In talk therapy, we try to change our patients by saying things in their presence. This puts us in a dilemma every time we say something. Either the patient’s ensuing speech is a reaction to what we just said, in which case we have to consider its content as what we reminded the patient of, or the patient’s ensuing speech is not a reaction to what we just said, in which case we have to ask ourselves how we hope to change the patient if we are saying things that have no effect. Are we inviting the patient’s symbolic representations of their experiences or are we deflecting them? We are taught all our lives to tactfully ignore what other people say and do, and social tact from both parties is the single greatest obstacle to real therapy.

Another way patients react to therapists is what I call theater, staging mini dramas that enact the pattern perceived in the therapist’s behavior and designed, like real socially relevant theater, to subvert the power structure. These bits of staging are also called projective identifications, maneuvers whose purpose is to communicate by putting the therapist in a role, by making the therapist feel something that is still unspeakable. A therapist asked me for advice on what to do when an adolescent client does his homework during a session. She asked him why and he said he “had to.” I asked if she had done something to make the sessions seem more like school than like therapy, and she acknowledged that there was a manual to get through. She also said she was taking notes on a clipboard during the session, but she “had to.” Here, the client seems to be staging a bit of burlesque, showing the therapist what it’s like to talk to someone with a clipboard.

So my view is that clients are constantly telling us or showing us what we need to know, but we don’t listen. We don’t listen partly because we are not good at understanding analogy, and we avoid what we are not good at. We don’t listen partly because we are told by supervisors that we don’t need to. And we don’t listen because we can get away with it, foisting our dominant narrative—that everything we do is helpful—on our less powerful clients.

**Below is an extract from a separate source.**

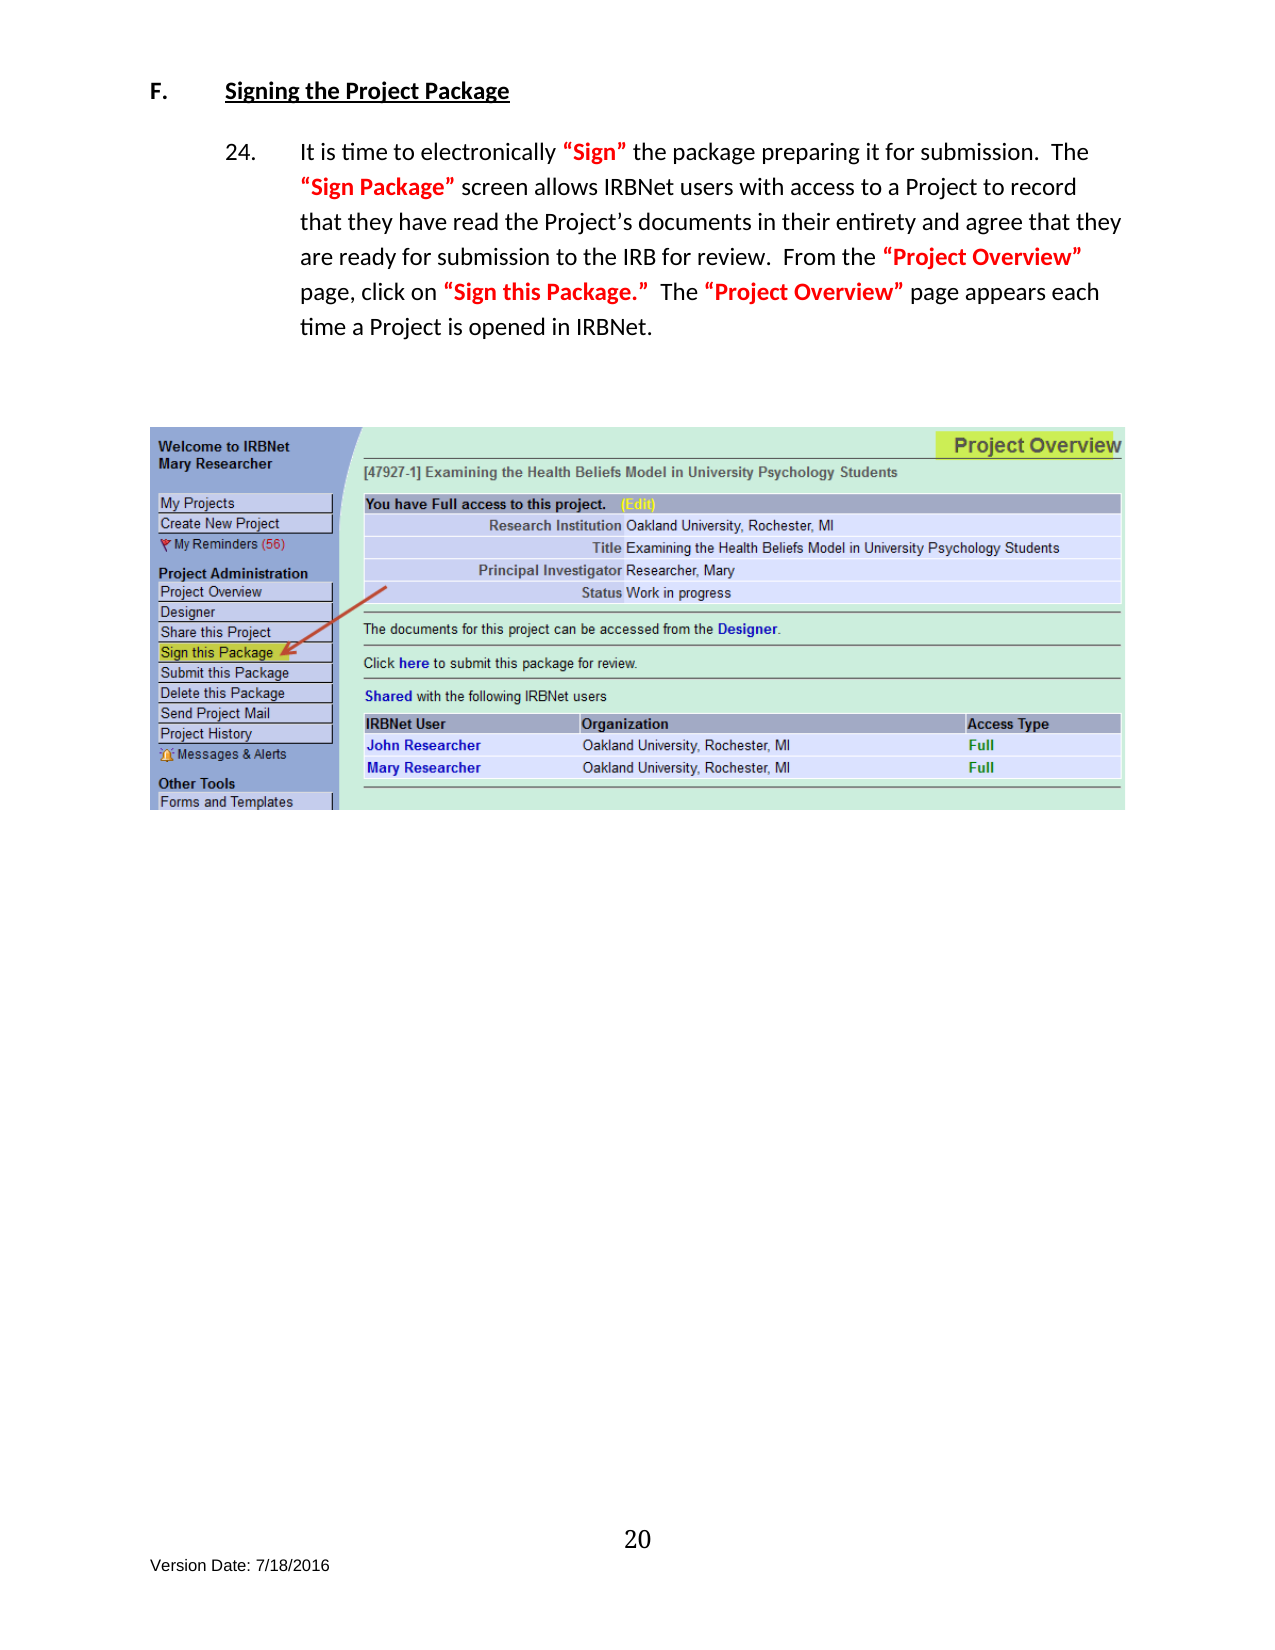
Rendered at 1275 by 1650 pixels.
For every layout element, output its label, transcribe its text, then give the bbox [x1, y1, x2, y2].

A way around this deafness is to treat your client as if he or she is William Shakespeare, a superb poet and dramatist. Shakespeare’s genius was his ability to put into immortal words the fantasies and symbols that occurred to him when contemplating the human condition. But apt fantasies and symbols themselves are within the reach of all of us, as witnessed every night in our dreams. Treating clients like a group of Shakespeares ensures that we will give their fantasies and symbols the communicative weight and interpretive effort they deserve.